The fines de claires, which are oysters that have matured for two months at a concentration of twenty oysters per square metre, are the exclusive privilege of the Marennes-Oléron basin which produces around 60,000 tonnes of oysters each year. Spéciales are oysters matured for six months at a density of just five or six per square metre.
They are truly superb.
I know because Dominique pulled up a tray of oysters from a holding tank, opened one, and gave me a quick lesson in oyster anatomy before offering it to me.
It was sea-salty, as you'd expect, quite a mouthful and rather chewy
in a very palatable way, you try not to think about its beating heart as you
swallow.
© Atout France/Philippe Imbault
But, and this is where the French love to disagree, not many months earlier I had dined on the shores of the Lac de Thau, at a fine restaurant at Bouzigues in Hérault in Languedoc-Roussillon.

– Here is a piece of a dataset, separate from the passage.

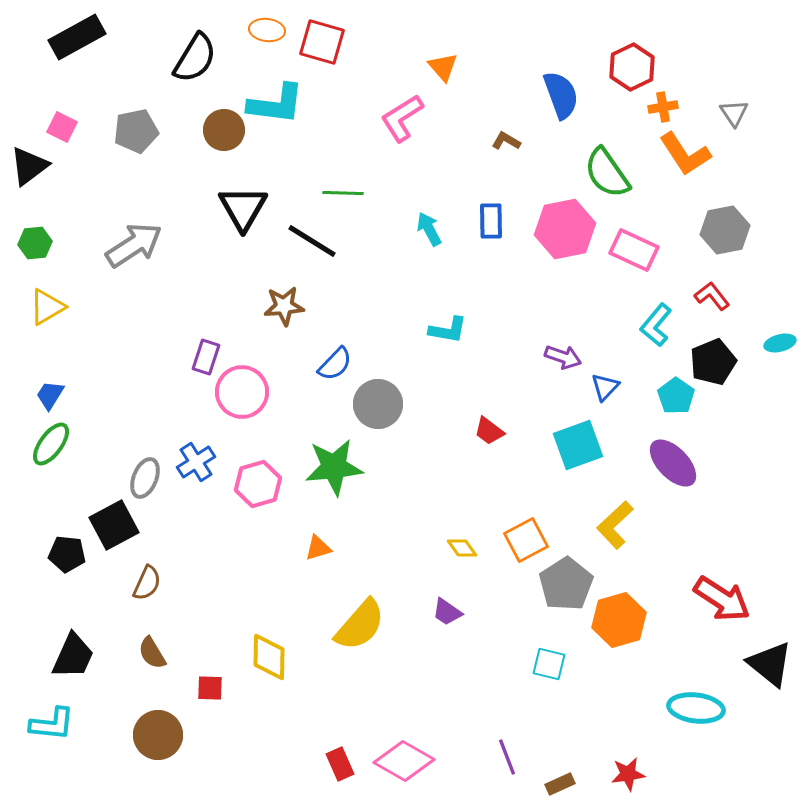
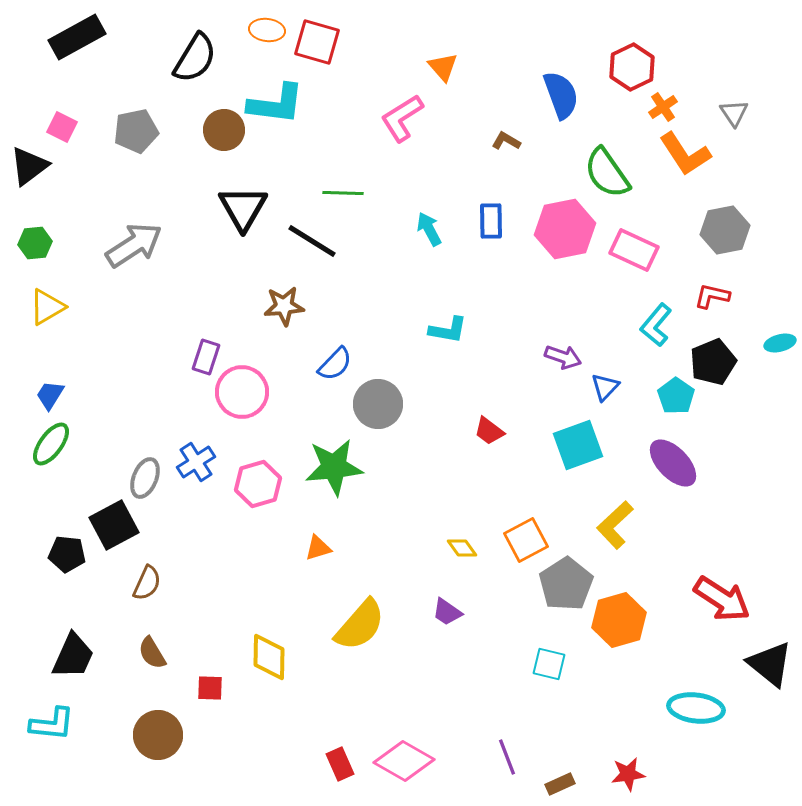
red square at (322, 42): moved 5 px left
orange cross at (663, 107): rotated 24 degrees counterclockwise
red L-shape at (712, 296): rotated 39 degrees counterclockwise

The Mediterranean has long had an enviable reputation for the most succulent fish and seafood, especially oysters and mussels.
Eighteen varieties of shellfish are taken from the Étang de Thau, and no fewer than 750 producers farm 2,750 oyster tables and take some 13,000 tonnes annually, about 8.5% of France's total consumption.
Oysters from the Étang de Thau are marketed under the name of huîtres de Bouzigues (Bouzigues oysters) after the village where oyster production started.
They are a flat variety, fixed with cement to ropes, and immersed in the water until they reach a size suitable for consumption.
Thau water is graded A, and so shellfish can be caught and consumed within minutes.
The lake is also part of a larger lagoon complex that blends sea water with fresh water, and it is this that gives Bouzigues oysters are very distinctive taste.
Now, I'm not naive enough (yet) to be drawn into pronouncing
any one oyster-of-origin better than another: Cancale was a serendipitous
breeze that edged us towards the oyster producers; Marenne was a baptism into
the world of oysters, and Bouzigues? Well, I was dining on the freshest
oysters, at sunset, gazing out across the lagoon, in the company of two
beautiful women, what more is there to life?